Abigail grunted. Tom looked at her. Her eyes opened. There was no life left in them. The zombie’s arms swept across the table, knocking over bottle and glass. Tom stepped back, grabbing the shotgun. He aimed it straight at her head, and hesitated, but only for a second. He pulled the trigger. Nothing happened. Neither of them had reloaded the weapon.
Abigail lurched out of her chair, arms outstretched. Tom jabbed the shotgun at her. There was little force to the blow, but it was enough to knock her back in the chair. He grabbed the .45, and fired. She died.

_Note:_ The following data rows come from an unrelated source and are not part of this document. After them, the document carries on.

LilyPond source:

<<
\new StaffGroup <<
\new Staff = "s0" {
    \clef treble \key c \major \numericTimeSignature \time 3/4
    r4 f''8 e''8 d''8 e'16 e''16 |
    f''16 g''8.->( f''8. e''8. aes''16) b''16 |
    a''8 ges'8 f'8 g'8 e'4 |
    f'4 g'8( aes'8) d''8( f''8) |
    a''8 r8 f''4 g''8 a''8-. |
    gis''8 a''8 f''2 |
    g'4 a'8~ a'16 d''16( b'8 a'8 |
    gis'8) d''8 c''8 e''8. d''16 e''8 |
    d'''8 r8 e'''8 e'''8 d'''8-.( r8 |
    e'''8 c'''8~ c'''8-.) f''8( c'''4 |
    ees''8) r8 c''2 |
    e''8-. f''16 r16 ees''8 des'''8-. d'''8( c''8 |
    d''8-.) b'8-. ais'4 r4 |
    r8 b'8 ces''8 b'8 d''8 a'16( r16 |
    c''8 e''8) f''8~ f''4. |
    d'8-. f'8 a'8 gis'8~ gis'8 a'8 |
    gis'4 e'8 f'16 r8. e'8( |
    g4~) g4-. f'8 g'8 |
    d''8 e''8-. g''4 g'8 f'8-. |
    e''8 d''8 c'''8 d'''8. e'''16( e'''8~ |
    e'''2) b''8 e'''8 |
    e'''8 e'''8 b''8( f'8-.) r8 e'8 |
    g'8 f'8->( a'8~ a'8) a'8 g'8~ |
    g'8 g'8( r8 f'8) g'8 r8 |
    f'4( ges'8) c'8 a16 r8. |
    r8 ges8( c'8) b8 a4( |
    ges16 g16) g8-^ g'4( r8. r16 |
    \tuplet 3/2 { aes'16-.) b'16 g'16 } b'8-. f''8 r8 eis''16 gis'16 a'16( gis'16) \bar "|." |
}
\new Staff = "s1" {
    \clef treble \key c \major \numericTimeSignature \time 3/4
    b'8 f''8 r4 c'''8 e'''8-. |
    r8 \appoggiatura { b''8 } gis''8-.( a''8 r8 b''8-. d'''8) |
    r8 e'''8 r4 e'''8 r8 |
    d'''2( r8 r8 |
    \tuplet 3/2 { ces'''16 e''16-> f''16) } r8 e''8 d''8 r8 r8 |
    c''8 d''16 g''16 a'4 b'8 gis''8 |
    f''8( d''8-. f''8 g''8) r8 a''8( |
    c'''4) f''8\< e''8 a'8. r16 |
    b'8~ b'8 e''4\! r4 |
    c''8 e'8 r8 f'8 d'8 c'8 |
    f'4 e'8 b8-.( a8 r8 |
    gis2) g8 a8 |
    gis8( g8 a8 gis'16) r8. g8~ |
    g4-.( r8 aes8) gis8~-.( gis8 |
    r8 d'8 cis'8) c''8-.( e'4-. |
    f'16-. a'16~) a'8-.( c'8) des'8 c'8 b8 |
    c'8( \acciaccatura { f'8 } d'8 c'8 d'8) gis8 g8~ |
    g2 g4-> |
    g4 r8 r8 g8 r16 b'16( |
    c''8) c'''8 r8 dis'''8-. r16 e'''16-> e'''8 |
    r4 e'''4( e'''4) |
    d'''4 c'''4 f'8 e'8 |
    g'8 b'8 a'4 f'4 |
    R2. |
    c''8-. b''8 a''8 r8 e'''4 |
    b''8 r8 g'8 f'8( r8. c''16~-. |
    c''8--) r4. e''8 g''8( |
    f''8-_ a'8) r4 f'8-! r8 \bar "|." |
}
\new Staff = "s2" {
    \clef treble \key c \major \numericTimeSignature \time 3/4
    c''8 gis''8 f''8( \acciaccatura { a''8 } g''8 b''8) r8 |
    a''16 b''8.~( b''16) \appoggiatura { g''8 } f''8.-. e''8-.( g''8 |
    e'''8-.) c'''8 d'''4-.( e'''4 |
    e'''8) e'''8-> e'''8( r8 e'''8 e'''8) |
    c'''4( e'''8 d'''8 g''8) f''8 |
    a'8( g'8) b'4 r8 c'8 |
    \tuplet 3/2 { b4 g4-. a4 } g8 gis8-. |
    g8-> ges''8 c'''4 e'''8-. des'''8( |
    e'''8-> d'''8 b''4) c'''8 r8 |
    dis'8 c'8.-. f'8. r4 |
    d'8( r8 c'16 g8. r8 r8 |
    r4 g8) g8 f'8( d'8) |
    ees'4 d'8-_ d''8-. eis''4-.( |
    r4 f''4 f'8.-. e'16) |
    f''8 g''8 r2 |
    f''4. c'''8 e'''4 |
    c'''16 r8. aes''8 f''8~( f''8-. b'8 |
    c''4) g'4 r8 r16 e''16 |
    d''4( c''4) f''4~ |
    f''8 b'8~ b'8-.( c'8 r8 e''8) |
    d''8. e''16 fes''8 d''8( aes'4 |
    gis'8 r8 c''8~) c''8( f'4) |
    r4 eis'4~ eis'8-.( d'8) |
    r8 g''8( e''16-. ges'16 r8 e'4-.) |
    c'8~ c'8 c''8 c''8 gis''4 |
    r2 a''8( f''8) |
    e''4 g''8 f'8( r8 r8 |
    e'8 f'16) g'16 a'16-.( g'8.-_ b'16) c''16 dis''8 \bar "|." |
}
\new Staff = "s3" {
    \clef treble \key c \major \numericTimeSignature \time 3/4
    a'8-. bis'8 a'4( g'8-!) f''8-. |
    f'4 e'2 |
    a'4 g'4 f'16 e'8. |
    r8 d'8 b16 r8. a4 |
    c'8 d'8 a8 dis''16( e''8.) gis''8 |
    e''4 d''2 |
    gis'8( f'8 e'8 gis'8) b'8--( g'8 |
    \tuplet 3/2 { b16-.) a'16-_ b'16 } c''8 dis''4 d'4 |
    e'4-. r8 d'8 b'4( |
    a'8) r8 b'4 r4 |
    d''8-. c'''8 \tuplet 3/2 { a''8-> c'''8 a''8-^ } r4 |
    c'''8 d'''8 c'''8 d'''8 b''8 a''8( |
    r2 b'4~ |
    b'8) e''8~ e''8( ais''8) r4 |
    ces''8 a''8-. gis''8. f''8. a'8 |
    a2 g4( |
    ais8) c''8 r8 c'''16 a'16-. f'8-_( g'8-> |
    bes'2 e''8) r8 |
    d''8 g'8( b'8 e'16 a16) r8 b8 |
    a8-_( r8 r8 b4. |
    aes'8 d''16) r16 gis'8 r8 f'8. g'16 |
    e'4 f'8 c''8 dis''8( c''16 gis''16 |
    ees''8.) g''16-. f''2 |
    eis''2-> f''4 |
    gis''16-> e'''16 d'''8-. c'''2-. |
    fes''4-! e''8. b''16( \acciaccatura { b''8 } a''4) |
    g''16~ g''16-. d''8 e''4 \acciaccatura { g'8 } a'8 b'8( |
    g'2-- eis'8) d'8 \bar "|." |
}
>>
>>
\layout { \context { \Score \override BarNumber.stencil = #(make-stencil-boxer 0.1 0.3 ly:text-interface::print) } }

He stood there, watching undead brain drip down the calendar behind her shattered head, obscuring the red-ink hearts denoting dates to remember and which would now be forever forgotten. The gun felt heavy in his hand. Infection. Radiation. It was all too much, yet he couldn’t give in, couldn’t give up. He put the gun on the table, went upstairs, washed, changed, and then sat down on the bed in that small room. The future, however brief it might be, weighed heavily on him. So heavily that he soon fell asleep.